Is it possible to implement MaybeT with Applicative only?

Question

After revisiting my MaybeT excercise I got warning that I should also have Applicative instance. I tried to implement it but got stuck as I cannot find way to apply mx to mf with Applicative m . Do I need Monad m ?

newtype MaybeT m x = MaybeT { runMaybeT :: m (Maybe x) }

instance Functor m => Functor (MaybeT m) where
  fmap f m = MaybeT $ fmap z $ runMaybeT m where
    z (Just x) = Just $ f x
    z Nothing = Nothing

instance Applicative m => Applicative (MaybeT m)

Answer 1

I think you do need Monad . Basically, if you have

f :: MaybeT m (a -> b)
x :: MaybeT m a

and if, when evaluating f <*> x , running the unwrapped f in m returns a Nothing , then the action for x shouldn't run at all - but you cannot achieve that without using that m is a Monad , since Applicative combinators intuitively always run all the subactions.

By the way, the simplest way to generate an Applicative just to satisfy the new AMP requirement, is to use

import Control.Monad (ap)

instance Applicative ... where
    pure = return
    (<*>) = ap

For Functor you can either use fmap = liftM , or the DeriveFunctor extension.

Answer 2

MaybeT could be defined as

newtype Compose f g x = Composed (f (g x))
newtype MaybeT m x = MaybeT (Compose m Maybe x)

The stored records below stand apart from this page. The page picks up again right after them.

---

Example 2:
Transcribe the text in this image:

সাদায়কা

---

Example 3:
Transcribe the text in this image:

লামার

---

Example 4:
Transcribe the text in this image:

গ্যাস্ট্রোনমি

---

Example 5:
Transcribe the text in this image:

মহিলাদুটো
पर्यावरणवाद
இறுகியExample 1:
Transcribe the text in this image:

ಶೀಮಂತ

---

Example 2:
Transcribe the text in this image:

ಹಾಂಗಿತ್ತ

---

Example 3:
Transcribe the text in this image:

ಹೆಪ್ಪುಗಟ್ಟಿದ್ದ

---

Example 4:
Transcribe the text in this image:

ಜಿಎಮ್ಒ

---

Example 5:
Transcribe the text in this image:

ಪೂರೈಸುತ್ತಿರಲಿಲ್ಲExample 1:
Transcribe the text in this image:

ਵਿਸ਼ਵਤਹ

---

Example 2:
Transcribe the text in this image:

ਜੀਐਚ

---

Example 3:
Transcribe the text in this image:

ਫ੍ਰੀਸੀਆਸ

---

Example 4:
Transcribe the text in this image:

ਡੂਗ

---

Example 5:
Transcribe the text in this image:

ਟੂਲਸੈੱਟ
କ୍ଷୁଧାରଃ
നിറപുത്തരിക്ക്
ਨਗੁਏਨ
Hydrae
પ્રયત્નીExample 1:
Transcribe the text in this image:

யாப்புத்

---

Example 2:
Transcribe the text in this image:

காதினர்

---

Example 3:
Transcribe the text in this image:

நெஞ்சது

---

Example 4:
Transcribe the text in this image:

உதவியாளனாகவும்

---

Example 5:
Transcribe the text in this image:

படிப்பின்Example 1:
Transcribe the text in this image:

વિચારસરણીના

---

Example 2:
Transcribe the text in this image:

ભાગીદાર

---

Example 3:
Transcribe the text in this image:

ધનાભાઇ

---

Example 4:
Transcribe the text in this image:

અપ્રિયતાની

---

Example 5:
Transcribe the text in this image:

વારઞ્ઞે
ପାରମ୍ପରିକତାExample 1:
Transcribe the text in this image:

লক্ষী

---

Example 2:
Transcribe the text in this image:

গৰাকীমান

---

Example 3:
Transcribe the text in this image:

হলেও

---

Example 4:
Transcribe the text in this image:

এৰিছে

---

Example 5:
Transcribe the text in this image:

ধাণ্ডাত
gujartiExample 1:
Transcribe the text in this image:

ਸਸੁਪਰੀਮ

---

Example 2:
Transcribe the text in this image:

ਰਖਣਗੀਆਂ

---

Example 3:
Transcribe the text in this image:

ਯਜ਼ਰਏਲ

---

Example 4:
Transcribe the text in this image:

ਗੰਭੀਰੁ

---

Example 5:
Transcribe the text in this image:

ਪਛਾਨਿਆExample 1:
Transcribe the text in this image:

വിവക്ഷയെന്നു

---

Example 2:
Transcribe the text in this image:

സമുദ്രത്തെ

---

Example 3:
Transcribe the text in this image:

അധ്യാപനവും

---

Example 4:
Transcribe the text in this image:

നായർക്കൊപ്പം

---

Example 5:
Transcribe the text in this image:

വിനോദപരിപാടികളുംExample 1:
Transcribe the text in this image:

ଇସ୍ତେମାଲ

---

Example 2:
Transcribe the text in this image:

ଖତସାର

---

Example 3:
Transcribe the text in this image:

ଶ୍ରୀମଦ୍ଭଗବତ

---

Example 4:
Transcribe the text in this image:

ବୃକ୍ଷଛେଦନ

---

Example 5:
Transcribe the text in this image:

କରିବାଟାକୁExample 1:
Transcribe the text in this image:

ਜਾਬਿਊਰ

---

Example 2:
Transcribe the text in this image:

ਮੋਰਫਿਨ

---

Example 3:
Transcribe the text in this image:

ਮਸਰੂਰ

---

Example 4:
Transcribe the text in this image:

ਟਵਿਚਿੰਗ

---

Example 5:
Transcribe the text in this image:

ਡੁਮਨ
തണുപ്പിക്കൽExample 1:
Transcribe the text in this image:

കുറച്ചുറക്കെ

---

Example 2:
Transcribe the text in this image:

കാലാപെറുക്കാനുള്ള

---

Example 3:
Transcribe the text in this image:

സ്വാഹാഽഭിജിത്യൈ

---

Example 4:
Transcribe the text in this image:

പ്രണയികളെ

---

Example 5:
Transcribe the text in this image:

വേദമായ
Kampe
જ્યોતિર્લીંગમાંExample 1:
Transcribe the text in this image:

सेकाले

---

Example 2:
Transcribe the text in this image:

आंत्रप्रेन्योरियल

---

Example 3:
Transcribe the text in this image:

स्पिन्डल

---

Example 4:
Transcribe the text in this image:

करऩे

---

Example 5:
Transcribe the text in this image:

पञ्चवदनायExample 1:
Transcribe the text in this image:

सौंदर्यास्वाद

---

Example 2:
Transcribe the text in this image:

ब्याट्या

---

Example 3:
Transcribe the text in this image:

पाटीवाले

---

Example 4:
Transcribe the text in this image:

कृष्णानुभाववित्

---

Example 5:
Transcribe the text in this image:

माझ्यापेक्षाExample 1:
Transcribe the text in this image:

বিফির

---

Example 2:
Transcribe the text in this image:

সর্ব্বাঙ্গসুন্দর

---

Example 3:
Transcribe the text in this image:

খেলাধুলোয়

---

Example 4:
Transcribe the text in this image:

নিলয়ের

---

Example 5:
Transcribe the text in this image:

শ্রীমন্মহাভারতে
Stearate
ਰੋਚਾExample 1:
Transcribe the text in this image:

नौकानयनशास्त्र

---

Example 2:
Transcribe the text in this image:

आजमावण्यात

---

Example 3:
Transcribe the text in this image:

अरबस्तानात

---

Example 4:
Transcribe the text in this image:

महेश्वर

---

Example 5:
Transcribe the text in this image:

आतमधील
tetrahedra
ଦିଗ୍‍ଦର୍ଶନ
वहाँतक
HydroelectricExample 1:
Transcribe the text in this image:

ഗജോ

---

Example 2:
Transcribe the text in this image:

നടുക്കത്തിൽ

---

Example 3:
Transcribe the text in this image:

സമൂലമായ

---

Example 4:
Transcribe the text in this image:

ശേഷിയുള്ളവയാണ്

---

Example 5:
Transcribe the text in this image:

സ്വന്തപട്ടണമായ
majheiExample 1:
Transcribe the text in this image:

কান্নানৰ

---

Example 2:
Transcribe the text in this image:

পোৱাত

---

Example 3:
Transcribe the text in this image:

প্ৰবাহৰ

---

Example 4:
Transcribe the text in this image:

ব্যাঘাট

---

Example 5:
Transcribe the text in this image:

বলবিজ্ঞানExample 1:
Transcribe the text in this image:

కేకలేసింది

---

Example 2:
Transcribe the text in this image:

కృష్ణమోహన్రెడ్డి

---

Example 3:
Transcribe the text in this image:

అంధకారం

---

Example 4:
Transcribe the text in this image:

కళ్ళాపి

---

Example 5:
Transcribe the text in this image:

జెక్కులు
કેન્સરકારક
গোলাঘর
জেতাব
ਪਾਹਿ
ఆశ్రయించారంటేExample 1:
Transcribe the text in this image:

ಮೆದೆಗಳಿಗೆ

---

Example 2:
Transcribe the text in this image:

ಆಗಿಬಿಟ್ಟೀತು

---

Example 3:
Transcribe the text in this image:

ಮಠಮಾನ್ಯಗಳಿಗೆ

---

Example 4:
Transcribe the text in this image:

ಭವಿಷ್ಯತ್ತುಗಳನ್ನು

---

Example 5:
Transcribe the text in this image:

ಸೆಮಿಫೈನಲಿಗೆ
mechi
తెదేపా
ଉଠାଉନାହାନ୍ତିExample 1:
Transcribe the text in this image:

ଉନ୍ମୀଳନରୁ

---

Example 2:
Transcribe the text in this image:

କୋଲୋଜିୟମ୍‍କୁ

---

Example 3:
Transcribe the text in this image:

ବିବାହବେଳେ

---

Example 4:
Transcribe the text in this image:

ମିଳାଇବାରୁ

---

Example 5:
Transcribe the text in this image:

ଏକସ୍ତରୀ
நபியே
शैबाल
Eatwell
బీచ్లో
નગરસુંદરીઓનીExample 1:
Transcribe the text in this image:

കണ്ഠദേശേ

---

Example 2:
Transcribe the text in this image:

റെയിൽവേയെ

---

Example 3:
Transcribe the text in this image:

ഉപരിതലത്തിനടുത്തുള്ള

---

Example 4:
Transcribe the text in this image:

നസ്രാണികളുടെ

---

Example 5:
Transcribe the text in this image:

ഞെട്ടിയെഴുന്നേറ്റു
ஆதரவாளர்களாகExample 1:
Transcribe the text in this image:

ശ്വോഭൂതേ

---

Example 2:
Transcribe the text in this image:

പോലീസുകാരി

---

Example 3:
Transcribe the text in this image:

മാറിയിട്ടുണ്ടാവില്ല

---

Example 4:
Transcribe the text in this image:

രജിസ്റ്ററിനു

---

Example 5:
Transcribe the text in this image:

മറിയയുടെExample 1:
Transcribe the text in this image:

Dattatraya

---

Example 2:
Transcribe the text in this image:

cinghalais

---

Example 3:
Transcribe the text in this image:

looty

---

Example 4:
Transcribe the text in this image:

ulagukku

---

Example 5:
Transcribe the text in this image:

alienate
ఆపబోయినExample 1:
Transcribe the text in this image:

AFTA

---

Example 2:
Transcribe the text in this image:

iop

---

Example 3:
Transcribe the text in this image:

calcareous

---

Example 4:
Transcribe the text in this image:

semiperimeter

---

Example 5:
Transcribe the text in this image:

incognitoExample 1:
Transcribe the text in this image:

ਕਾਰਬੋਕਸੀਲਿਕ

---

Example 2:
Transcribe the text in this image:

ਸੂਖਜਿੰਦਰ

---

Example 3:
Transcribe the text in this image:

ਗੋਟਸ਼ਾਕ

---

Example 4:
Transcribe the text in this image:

and applicatives do compose . Hence you can write an applicative instance for MaybeT like this:

instance Applicative m => Applicative (MaybeT m) where
  pure = MaybeT . pure . Just
  f <*> x = MaybeT $ (<*>) <$> runMaybeT f <*> runMaybeT x

EDIT

As @Ørjan Johansen and @dfeuer explain, this is not a true instance for the MaybeT transformer, since the definition of (<*>) violates the f <*> x == ap fx law. Here is an example:

test :: MaybeT IO ()
test = MaybeT (return Nothing) <*> MaybeT (putStrLn "test" >> return Nothing)

main = runMaybeT test

This code prints test with my wrong definition and doesn't print anything with the right one.